EXTRACTO SELECCIONADO:
==============================

En doce años (2008-2020) estamos viviendo sendas crisis que no desmerecen la Gran Depresión de los años 1930. Por fortuna, tenemos ahora redes de protección que en esa década no se disponían. La economía siempre ha aprendido de estos dramáticos procesos. La crisis del coronavirus puede ser un marco que promulgue que es posible crecer de otra forma, a la vez que se apuntalen mejores condiciones para enfrentarnos a otra futura crisis de naturaleza biológica, tal vez inducida por las consecuencias del cambio climático.
La crisis vírica ha puesto de manifiesto tanto la debilidad de nuestra economía y sistema de protección social, como la necesidad de superarla mediante la acción colectiva planificada, solidaria y en cooperación con el resto del mundo. Y aquí la inversión pública debe jugar un rol fundamental, y contemplar tres aspectos centrales.

==============================

FRAGMENTOS DEL MATERIAL:
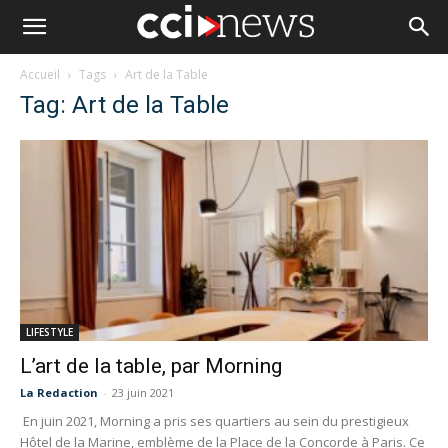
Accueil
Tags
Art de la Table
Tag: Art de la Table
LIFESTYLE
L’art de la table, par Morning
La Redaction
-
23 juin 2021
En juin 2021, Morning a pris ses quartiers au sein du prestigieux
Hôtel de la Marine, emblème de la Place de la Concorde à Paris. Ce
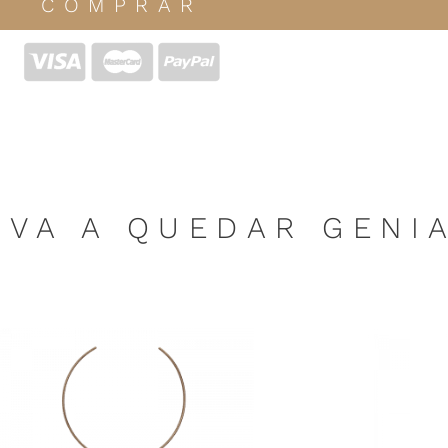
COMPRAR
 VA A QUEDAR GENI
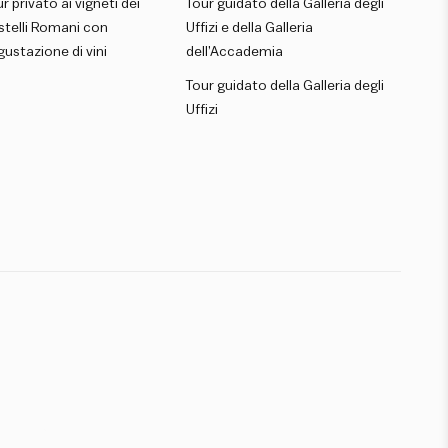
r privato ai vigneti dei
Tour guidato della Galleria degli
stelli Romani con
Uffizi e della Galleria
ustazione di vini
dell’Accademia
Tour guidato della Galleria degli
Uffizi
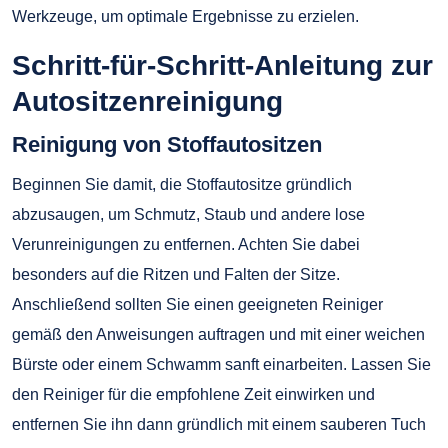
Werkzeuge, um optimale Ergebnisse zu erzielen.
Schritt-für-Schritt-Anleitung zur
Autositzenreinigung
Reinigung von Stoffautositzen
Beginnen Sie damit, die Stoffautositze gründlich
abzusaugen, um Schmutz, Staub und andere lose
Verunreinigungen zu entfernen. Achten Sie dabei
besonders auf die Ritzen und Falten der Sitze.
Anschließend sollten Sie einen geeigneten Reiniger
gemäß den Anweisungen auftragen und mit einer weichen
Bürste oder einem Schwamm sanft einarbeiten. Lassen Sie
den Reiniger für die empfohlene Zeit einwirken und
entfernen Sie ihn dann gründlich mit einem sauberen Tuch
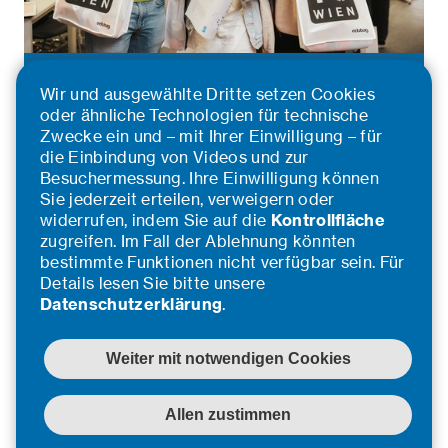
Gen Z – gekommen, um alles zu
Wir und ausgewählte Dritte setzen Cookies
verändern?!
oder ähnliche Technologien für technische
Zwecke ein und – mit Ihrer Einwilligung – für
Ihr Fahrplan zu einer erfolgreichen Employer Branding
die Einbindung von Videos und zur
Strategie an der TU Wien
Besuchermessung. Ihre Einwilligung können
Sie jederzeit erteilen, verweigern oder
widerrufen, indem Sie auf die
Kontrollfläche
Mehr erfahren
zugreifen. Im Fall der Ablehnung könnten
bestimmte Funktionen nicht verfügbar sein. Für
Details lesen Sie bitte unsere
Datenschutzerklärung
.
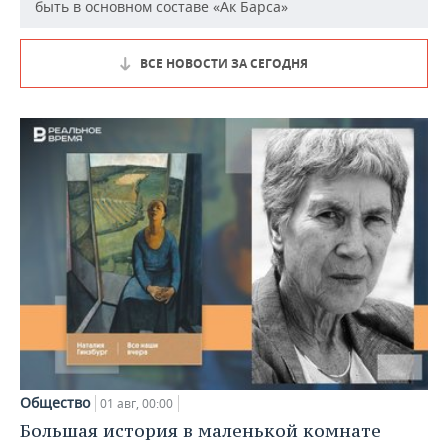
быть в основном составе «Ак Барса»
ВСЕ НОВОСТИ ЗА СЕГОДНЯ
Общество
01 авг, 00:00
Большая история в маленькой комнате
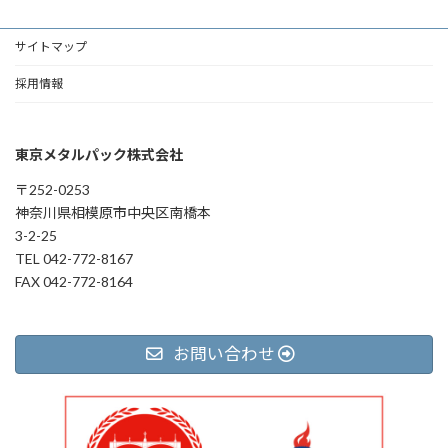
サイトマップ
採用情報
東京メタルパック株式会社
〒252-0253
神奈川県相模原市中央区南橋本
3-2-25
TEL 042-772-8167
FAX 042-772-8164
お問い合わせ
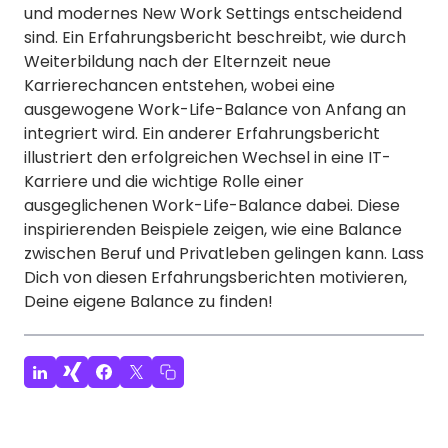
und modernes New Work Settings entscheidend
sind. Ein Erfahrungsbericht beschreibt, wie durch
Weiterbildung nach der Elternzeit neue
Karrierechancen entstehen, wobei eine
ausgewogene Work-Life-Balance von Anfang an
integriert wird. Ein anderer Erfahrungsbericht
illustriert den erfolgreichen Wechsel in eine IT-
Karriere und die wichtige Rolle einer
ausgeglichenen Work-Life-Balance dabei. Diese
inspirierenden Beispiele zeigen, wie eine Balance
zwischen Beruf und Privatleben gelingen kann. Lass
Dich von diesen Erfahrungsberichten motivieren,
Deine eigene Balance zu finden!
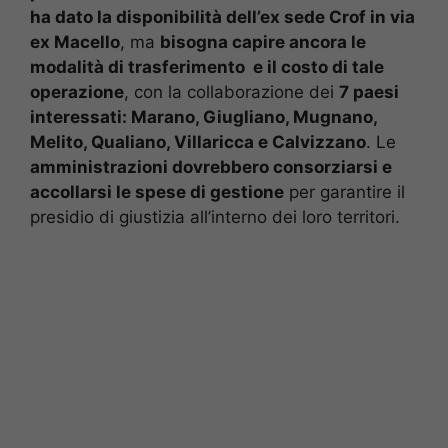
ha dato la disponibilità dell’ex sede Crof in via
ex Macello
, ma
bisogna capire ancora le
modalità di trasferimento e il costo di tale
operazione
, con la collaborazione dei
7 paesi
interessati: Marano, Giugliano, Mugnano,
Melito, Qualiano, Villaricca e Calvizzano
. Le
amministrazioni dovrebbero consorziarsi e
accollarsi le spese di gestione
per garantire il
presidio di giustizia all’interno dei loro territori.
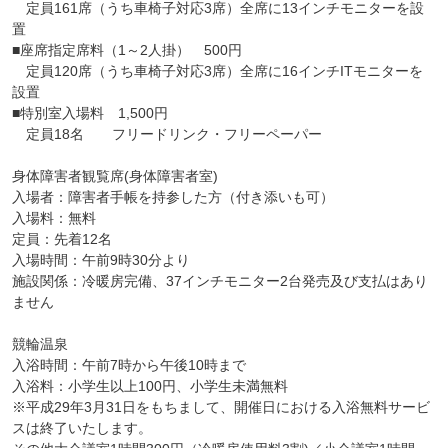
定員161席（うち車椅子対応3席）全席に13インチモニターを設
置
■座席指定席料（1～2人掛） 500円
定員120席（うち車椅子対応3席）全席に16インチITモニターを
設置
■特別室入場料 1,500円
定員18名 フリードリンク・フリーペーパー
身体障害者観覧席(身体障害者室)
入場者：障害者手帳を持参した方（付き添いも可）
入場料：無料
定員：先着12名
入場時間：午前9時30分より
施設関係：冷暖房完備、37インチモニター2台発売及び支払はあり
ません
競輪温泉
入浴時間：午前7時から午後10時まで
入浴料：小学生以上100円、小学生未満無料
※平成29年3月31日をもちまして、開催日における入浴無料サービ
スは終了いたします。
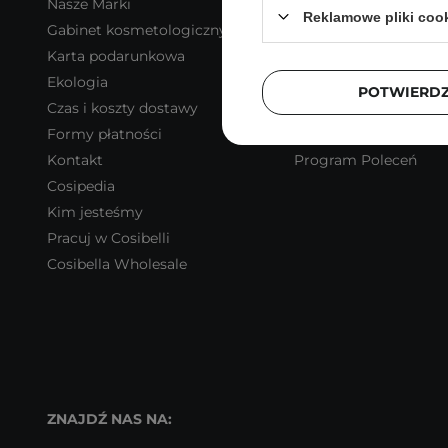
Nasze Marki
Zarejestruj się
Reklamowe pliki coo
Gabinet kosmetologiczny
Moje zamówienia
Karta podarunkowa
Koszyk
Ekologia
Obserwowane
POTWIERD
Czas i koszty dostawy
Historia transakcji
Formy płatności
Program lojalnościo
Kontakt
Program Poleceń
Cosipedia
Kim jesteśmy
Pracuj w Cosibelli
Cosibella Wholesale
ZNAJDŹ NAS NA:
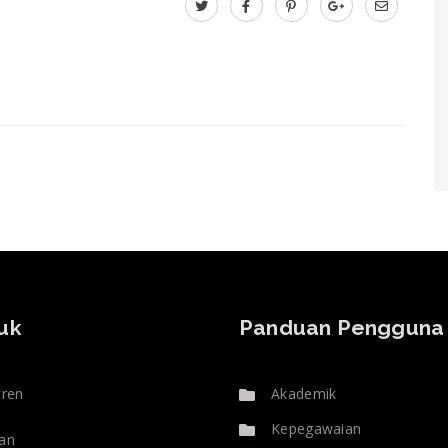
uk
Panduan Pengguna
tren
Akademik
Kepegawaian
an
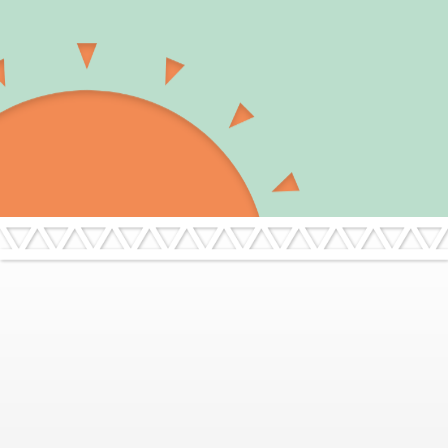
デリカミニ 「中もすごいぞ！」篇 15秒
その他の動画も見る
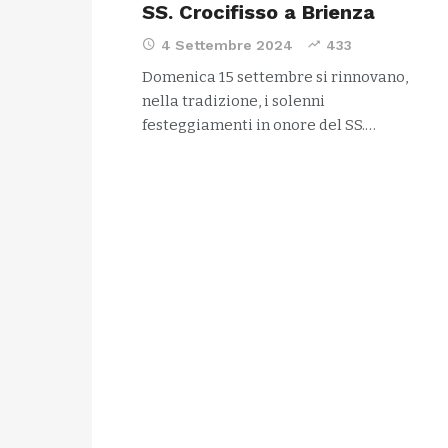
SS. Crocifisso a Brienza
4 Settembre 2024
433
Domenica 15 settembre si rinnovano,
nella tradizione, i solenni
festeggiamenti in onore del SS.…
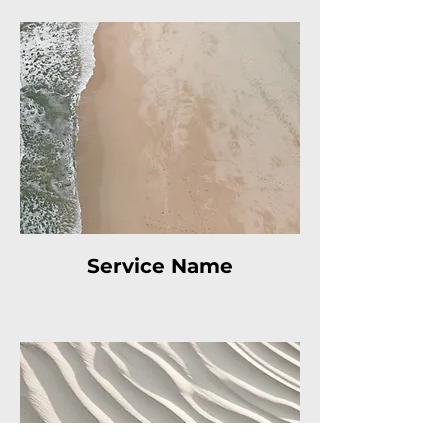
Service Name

==============================

TAREAS POR REALIZAR:
- A) Transcriba del extracto seleccionado el fragmento que va desde "En doce años" hasta "tres aspectos centrales.".
- B) Según el extracto seleccionado, ¿con qué crisis anterior se comparan las vividas entre 2008 y 2020?

LISTA DE RESPUESTAS:
- A)
En doce años (2008-2020) estamos viviendo sendas crisis que no desmerecen la Gran Depresión de los años 1930. Por fortuna, tenemos ahora redes de protección que en esa década no se disponían. La economía siempre ha aprendido de estos dramáticos procesos. La crisis del coronavirus puede ser un marco que promulgue que es posible crecer de otra forma, a la vez que se apuntalen mejores condiciones para enfrentarnos a otra futura crisis de naturaleza biológica, tal vez inducida por las consecuencias del cambio climático.
La crisis vírica ha puesto de manifiesto tanto la debilidad de nuestra economía y sistema de protección social, como la necesidad de superarla mediante la acción colectiva planificada, solidaria y en cooperación con el resto del mundo. Y aquí la inversión pública debe jugar un rol fundamental, y contemplar tres aspectos centrales.

- B) Con la Gran Depresión de los años 1930.